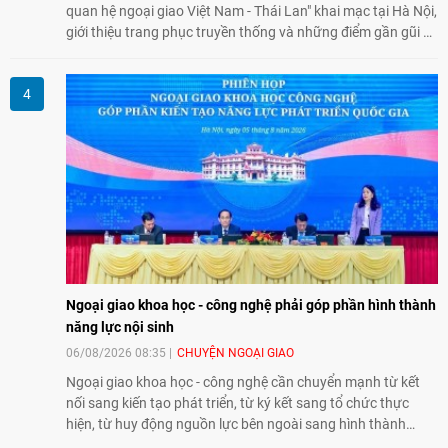
quan hệ ngoại giao Việt Nam - Thái Lan" khai mạc tại Hà Nội,
giới thiệu trang phục truyền thống và những điểm gần gũi về
văn hóa giữa hai nước. Sự kiện cũng nhấn mạnh vai trò của
giao lưu nhân dân trong chặng đường nửa thế kỷ quan hệ
song phương.
Ngoại giao khoa học - công nghệ phải góp phần hình thành
năng lực nội sinh
06/08/2026 08:35
CHUYỆN NGOẠI GIAO
Ngoại giao khoa học - công nghệ cần chuyển mạnh từ kết
nối sang kiến tạo phát triển, từ ký kết sang tổ chức thực
hiện, từ huy động nguồn lực bên ngoài sang hình thành
năng lực nội sinh, qua đó góp phần đưa khoa học, công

┄┄┄┄┄┄┄┄┄┄┄┄┄┄┄┄┄┄┄┄

To do
Look over the material and return every line where the word "quan" is found.

Expected answer
quan hệ ngoại giao Việt Nam - Thái Lan" khai mạc tại Hà Nội,
giao lưu nhân dân trong chặng đường nửa thế kỷ quan hệ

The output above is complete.